TN Letter Ruling 26-02 Sales & Use Tax 2026-02-03

If a Tennessee lessor delivers leased trucks in Tennessee but they are used only out of state, must it charge Tennessee sales tax on every monthly lease payment?

Short answer: Mostly no—only the first payment. When a Tennessee lessor delivers leased vehicles in Tennessee but the lessee drives them out and uses them only out of state, Tennessee taxes the first lease payment; later periodic payments covering periods when the vehicle's primary location is outside Tennessee are not taxable (reported as exempt interstate sales) once the lessee notifies the lessor of the out-of-state location. Exception: this relief does NOT apply to 'transportation equipment'—heavy trucks that are both IRP-registered and operated under federal interstate-carrier authority—which are taxed on all payments.
Disclaimer: This is an official Tennessee Department of Revenue letter ruling, published in redacted form for informational purposes only. It is binding on the Department only with respect to the individual taxpayer addressed and CANNOT be relied upon by any other taxpayer. It interprets the law at a specific point in time, may have been superseded by later changes in the law, and may be revoked or modified by the Commissioner. Tennessee state and local sales taxes are administered by the Department (no home-rule self-collection). This summary is informational only and is not legal or tax advice. Consult a licensed Tennessee tax professional about your specific situation.
About this page: The plain-English summary, reader guidance, and Q&A below were written by Ezel based on the official state tax ruling. The original ruling (linked at the bottom of this page, or PDF in the sidebar) is the authoritative source for any reliance.
View original ruling (PDF)

▶ _Stated goal 1_: Decide whether each statement agrees with the letter ruling summary, answering yes or no and quoting the deciding words: (a) Tennessee taxes the first lease payment on trucks delivered in Tennessee but used only out of state. (b) Any taxpayer may rely on this ruling. (c) Heavy trucks that are IRP-registered and operated under federal interstate-carrier authority get the same relief on later payments.
▶ _Stated goal 2_: Recast the paragraph of the letter ruling summary that opens with "Short answer:" as a list, keeping its main facts.
▶ _Stated goal 3_: Write out the passage of the letter ruling summary that begins at the words "If a Tennessee" and stops after "monthly lease payment?".

▶ _Information supplied_:
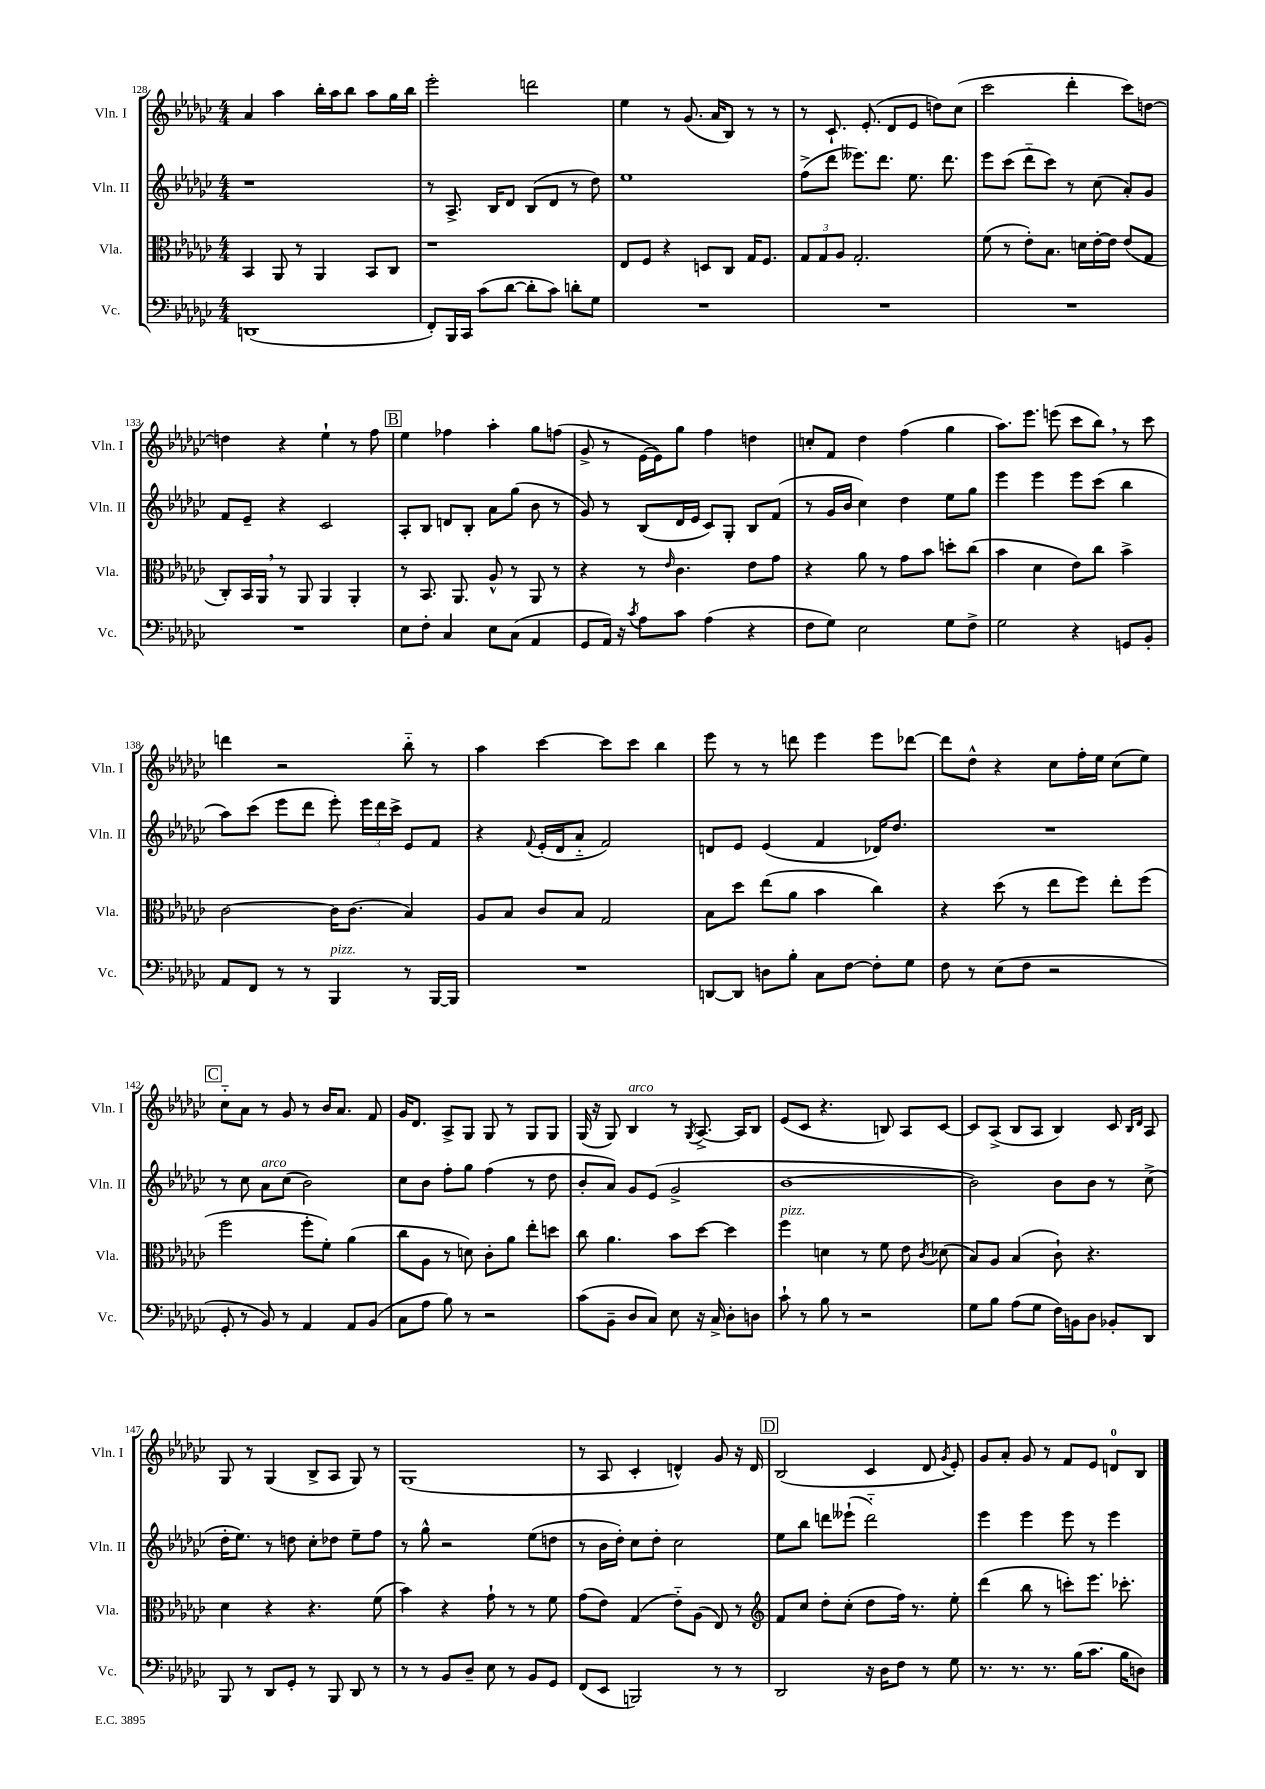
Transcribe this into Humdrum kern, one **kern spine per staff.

**kern	**kern	**kern	**kern
*staff4	*staff3	*staff2	*staff1
*clefF4	*clefC3	*clefG2	*clefG2
*k[b-e-a-d-g-c-]	*k[b-e-a-d-g-c-]	*k[b-e-a-d-g-c-]	*k[b-e-a-d-g-c-]
*M4/4	*M4/4	*M4/4	*M4/4
(1DD	4BB-	1r	4a-
.	8AA-	.	4aa-
.	8r	.	.
.	4AA-	.	16bb-'
.	.	.	16aa-
.	.	.	8bb-
.	8BB-	.	8aa-
.	8C-	.	16gg-
.	.	.	16bb-
=	=	=	=
8FF')	1r	8r	2eee-'
16BBB-	.	8.A-^	.
16CC-	.	.	.
(8c-	.	.	.
.	.	16B-	.
[8d-	.	8d-	.
8d-']	.	(8B-	2ddd
8c-)	.	8d-	.
8d'	.	8r	.
8G-	.	8dd-)	.
=	=	=	=
1r	8E-	1ee-	4ee-
.	8F	.	.
.	4r	.	8r
.	.	.	(8.g-
.	8D	.	.
.	.	.	16a-
.	8C-	.	8B-)
.	16G-	.	8r
.	8.F	.	.
.	.	.	8r
=	=	=	=
1r	12G-	(8ff^	8r
.	12G-	.	.
.	.	8ddd-	8.c-`
.	12A-	.	.
.	2.G-'	8.eee--)	.
.	.	.	(8.e-'
.	.	8.ddd-	.
.	.	.	8d-
.	.	8.ee-	8e-
.	.	.	8dd)
.	.	8.ddd-	.
.	.	.	(8cc-
=	=	=	=
1r	(8f	8eee-	2ccc-
.	8r	(8ccc-	.
.	8e-')	8ddd-'~	.
.	8.B-	8ccc-)	.
.	.	8r	4ddd-'
.	16d	.	.
.	[16e-'	(8cc-	.
.	16e-]	.	.
.	(8e-	8a-')	8ccc-)
.	8G-	8g-	[8dd
=	=	=	=
1r	8C-')	8f	4dd]
.	16BB-	8e-~	.
.	16AA-	.	.
.	8r	4r	4r
.	8AA-	.	.
.	4AA-	2c-	4ee-`
.	4AA-'	.	8r
.	.	.	8ff
=	=	=	=
8E-	8r	8A-'	4ee-
8F'	8.BB-	8B-	.
4C-	.	8d	4ff-
.	8.AA-	.	.
.	.	8B-'	.
8E-	8A-^^	8a-	4aa-'
(8C-	8r	(8gg-	.
4AA-	8AA-	8b-	8gg-
.	8r	8r	(8ff
=	=	=	=
8GG-	4r	8g-)	8g-^
16AA-)	.	8r	8r
16r	.	.	.
8qc-	.	.	.
8A-	8r	(8B-	[16e-
.	.	.	16e-])
.	16qqe-	.	.
8c-	4.c-	16d-	8gg-
.	.	16e-	.
(4A-	.	8c-)	4ff
.	.	8G-'	.
4r	8e-	8B-	4dd
.	8g-	(8f	.
=	=	=	=
8F	4r	8r	8cc'
8G-)	.	16g-	8f
.	.	16b-	.
2E-	8a-	4cc-)	4dd-
.	8r	.	.
.	8g-	4dd-	(4ff
.	8b-	.	.
8G-	8dd'	8ee-	4gg-
8F^	(8cc-	8gg-	.
=	=	=	=
2G-	4b-	4eee-	8.aa-)
.	.	.	8.eee-
.	4d-	4eee-	.
.	.	.	(8eee
4r	8e-)	8eee-	8ccc-
.	8cc-	(8ccc-	8bb-)
8GG	4b-^	4bb-	8r
8BB-'	.	.	8ccc-
=	=	=	=
8AA-	[2c-	8aa-)	4ddd
8FF	.	(8ccc-	.
8r	.	8eee-	2r
8r	.	8ddd-	.
4BBB-	16c-]	8eee-')	.
.	(8.c-	.	.
.	.	24eee-	.
.	.	24ddd-	.
.	.	24ccc-^	.
8r	4B-)	8e-	8bb-'~
[16BBB-	.	8f	8r
16BBB-]	.	.	.
=	=	=	=
1r	8A-	4r	4aa-
.	8B-	.	.
.	.	8qqf	.
.	8c-	(16e-'	[4ccc-
.	.	16d-	.
.	8B-	8a-'~	.
.	2G-	2f)	8ccc-]
.	.	.	8ccc-
.	.	.	4bb-
=	=	=	=
[8DD	8B-	8d	8eee-
8DD]	8dd-	8e-	8r
8D	(8ee-	(4e-	8r
8B-'	8a-	.	8ddd
8C-	4b-	4f	4eee-
[8F	.	.	.
8F']	4cc-)	16d-)	8eee-
.	.	8.dd-	.
8G-	.	.	[8ddd-
=	=	=	=
8F	4r	1r	8ddd-]
8r	.	.	8dd-^^
(8E-	(8dd-	.	4r
8F	8r	.	.
2r	8ee-	.	8cc-
.	8ff)	.	16ff'
.	.	.	16ee-
.	8ee-'	.	(8cc-
.	(8ff	.	8ee-)
=	=	=	=
8GG-'	2ff	8r	8cc-'~
8r	.	8cc-	8a-
8BB-)	.	8a-	8r
8r	.	(8cc-	8g-
4AA-	8ff'	2b-)	8r
.	8f')	.	16b-
.	.	.	8.a-
8AA-	(4a-	.	.
(8BB-	.	.	8f
=	=	=	=
8C-	8cc-	8cc-	16g-
.	.	.	8.d-
8A-	8A-	8b-	.
8B-)	8r	8ff'	8A-^
8r	8d)	8gg-	8G-
2r	8c-'	(4ff	8G-
.	8a-	.	8r
.	8ee-'	8r	8G-
.	8dd	8dd-	8G-
=	=	=	=
(8c-	8cc-	8b-'	(16G-
.	.	.	16r
8BB-~	4.a-	8a-)	8G-)
8D-	.	8g-	4B-
8C-)	.	(8e-	.
8E-	8b-	2g-^	8r
.	.	.	8qG-
16r	[8dd-	.	[8.A-^
16C-^	.	.	.
8D-'	4dd-]	.	.
.	.	.	16A-]
8D	.	.	8B-
=	=	=	=
8c-`	4ff	[1b-	(8e-
8r	.	.	8c-
8B-	4d	.	4.r
8r	.	.	.
2r	8r	.	.
.	8f	.	8B)
.	8e-	.	8A-
.	8qc-	.	.
.	(8d-	.	[8c-
=	=	=	=
8G-	8B-)	2b-])	8c-]
8B-	8A-	.	(8A-^
(8A-	(4B-	.	8B-
8G-	.	.	8A-
16F)	8c-`)	8b-	4B-)
16BB	.	.	.
8D-	4.r	8b-	.
8BB-'	.	8r	8c-
.	.	.	16qqB-
.	.	.	16qqd-
8DD-	.	(8cc-^	8A-
=	=	=	=
8BBB-	4d-	16dd-'	8G-
.	.	8.ee-)	.
8r	.	.	8r
8DD-	4r	8r	(4G-
8GG-'	.	8dd	.
8r	4.r	8cc-'	8B-^
8BBB-	.	8dd-	8A-
8DD-	.	8ee-~	8G-)
8r	(8f	8ff	8r
=	=	=	=
8r	4b-)	8r	(1G-
8r	.	8gg-^^	.
8BB-	4r	2r	.
8D-~	.	.	.
8E-	8g-`	.	.
8r	8r	.	.
8BB-	8r	(8ee-	.
8GG-	8f	8dd	.
=	=	=	=
(8FF	(8g-	8r	8r
8EE-	8e-)	16b-	8A-
.	.	16dd-')	.
2BBB)	(4G-	8cc-	4c-'
.	.	8dd-'	.
.	8e-'~)	2cc-	4d^^)
.	(8A-	.	.
8r	8E-)	.	8g-
8r	8r	.	16r
.	.	.	16d
=	=	=	=
*	*clefG2	*	*
2DD-	8f	8ee-	(2B-
.	8cc-	8bb-	.
.	8dd-'	8ddd	.
.	(8cc-'	(8eee--`	.
16r	8dd-	2ddd'~)	4c-
16D-	.	.	.
8F	16ff)	.	.
.	8.r	.	.
8r	.	.	8d-
.	.	.	8qg-
8G-	8ee-'	.	8e-')
=	=	=	=
8.r	(4ddd-	4eee-	8g-
.	.	.	8a-'
8.r	.	.	.
.	8bb-	4eee-	8g-
8.r	8r	.	8r
.	8ccc')	8eee-	8f
(16B-	.	.	.
8.c-	8.eee-	8r	8e-
.	.	4eee-	8d
16B-	8.ccc-'	.	.
8D)	.	.	8B-
==	==	==	==
*-	*-	*-	*-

▶ _Complete response 1_:
(a) Yes: "Tennessee taxes the first lease payment"
(b) No: "CANNOT be relied upon by any other taxpayer"
(c) No: "this relief does NOT apply to 'transportation equipment'—heavy trucks that are both IRP-registered and operated under federal interstate-carrier authority—which are taxed on all payments"

▶ _Complete response 2_:
- Situation: a Tennessee lessor delivers leased vehicles in Tennessee, and the lessee drives them out and uses them only out of state.
- Tennessee taxes the first lease payment.
- Later periodic payments for periods when the vehicle's primary location is outside Tennessee are not taxable and are reported as exempt interstate sales.
- This applies once the lessee notifies the lessor of the out-of-state location.
- Exception: "transportation equipment" (heavy trucks that are both IRP-registered and operated under federal interstate-carrier authority) is taxed on all payments.

▶ _Complete response 3_:
If a Tennessee lessor delivers leased trucks in Tennessee but they are used only out of state, must it charge Tennessee sales tax on every monthly lease payment?